Saturday, October 28, 2017

SUMPAH PEMUDA 2017


Seorang Ibu dengan prihatin menulis sebuah email yang sangat panjang. Intinya ia menceritakan bagaimana kehidupan putra dan puterinya tergerus globalisasi. Sesuatu yang sangat wajar sebenarnya. Dan tidak akan mampu kita hindari. Namun dalam ceritanya itu, sang Ibu memiliki sebuah kesedihan panjang, bahwa kita menjadi miskin nilai. Kita menjadi anonim. Yang membuat kita gamang dan akhirnya menjadi mudah dipengaruhi. Sang Ibu mencontohkan kita ini ibarat sebuah baju putih yang kotor dan merindukan deterjen. Sebelum ia mengakhiri emailnya, sang Ibu bertanya – “Apakah kita butuh sebuah Sumpah Pemuda yang baru ?”

Saya jadi inget waktu sekolah dulu. Setiap Senin pagi diawal bulan, dilapangan olahraga selalu digelar upacara bendera. Disamping kita harus fasih bisa menyanyikan Indonesia Raya, kita juga harus bisa menghafal Sumpah Pemuda. Saat itu Sumpah Pemuda lebih bermakna sebagai hafalan wajib. Memang kita diajarkan juga sejarahnya mulai dari gerakan Kebangkitan Nasional di tahun 1908 hingga Sumpah Pemuda itu sendiri di tahun 1928. Yang tidak diajarkan kepada kami adalah hubungan strategis dari 3 elemen, yaitu tanah air, bangsa dan bahasa.

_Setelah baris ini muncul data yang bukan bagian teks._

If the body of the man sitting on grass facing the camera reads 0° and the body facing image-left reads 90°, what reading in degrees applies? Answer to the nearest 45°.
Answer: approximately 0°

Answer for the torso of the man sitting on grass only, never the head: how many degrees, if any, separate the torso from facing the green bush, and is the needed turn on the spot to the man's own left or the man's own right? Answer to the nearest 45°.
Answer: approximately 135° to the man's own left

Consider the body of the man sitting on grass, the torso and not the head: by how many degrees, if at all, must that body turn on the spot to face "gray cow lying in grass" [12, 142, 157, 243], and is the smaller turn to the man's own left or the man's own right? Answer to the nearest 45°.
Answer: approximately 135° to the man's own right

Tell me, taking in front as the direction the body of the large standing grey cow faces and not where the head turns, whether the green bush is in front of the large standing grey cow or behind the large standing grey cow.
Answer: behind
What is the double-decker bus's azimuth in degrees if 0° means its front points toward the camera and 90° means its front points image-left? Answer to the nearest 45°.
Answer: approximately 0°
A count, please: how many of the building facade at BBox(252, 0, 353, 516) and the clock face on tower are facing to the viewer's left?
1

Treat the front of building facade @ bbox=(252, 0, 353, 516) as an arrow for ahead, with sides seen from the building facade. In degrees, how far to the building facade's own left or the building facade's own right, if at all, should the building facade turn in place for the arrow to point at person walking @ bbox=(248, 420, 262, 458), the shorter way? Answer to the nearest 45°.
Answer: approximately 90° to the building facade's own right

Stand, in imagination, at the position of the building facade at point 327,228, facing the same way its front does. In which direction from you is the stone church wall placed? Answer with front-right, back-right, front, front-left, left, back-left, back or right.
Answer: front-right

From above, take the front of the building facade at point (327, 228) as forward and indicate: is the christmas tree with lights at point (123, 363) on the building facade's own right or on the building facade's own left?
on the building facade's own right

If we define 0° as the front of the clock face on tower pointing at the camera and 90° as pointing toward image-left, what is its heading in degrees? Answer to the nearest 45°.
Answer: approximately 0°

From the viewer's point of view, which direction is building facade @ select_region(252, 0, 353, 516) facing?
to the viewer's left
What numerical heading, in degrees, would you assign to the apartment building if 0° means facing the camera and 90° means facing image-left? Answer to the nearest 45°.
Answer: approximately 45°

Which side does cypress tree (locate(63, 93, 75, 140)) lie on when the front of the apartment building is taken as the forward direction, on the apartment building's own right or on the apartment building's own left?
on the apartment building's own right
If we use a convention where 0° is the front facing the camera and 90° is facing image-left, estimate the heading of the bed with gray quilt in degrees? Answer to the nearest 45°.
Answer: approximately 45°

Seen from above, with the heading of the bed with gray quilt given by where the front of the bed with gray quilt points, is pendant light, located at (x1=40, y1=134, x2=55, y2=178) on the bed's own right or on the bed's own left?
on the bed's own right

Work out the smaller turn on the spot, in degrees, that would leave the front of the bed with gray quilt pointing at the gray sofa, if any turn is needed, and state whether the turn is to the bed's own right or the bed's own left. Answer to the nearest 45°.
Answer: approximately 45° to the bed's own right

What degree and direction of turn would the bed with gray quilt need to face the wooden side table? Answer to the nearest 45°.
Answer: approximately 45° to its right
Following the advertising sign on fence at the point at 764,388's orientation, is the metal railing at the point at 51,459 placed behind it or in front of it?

Waktu berjalan dengan cepat, ketika saya mulai bekerja seusai kuliah, barulah kemudian saya bertemu dengan teman-teman yang lebih cerdas menjabarkan nilai strategis Indonesia baik dari bentuknya yang berupa kepulauan hingga kekayaan alamnya, serta potensi ekonomi dan geopolitiknya. Dari semua penjelasan itu, hanya ada satu yang menjelaskannya kepada saya dengan gamblang dan sederhana. Saat itu saya masih bekerja di Pasar Swalayan Hero, dan saya bertemu dengan seorang pecinta makanan. Kalau istilah jaman sekarang seorang “Foodie”.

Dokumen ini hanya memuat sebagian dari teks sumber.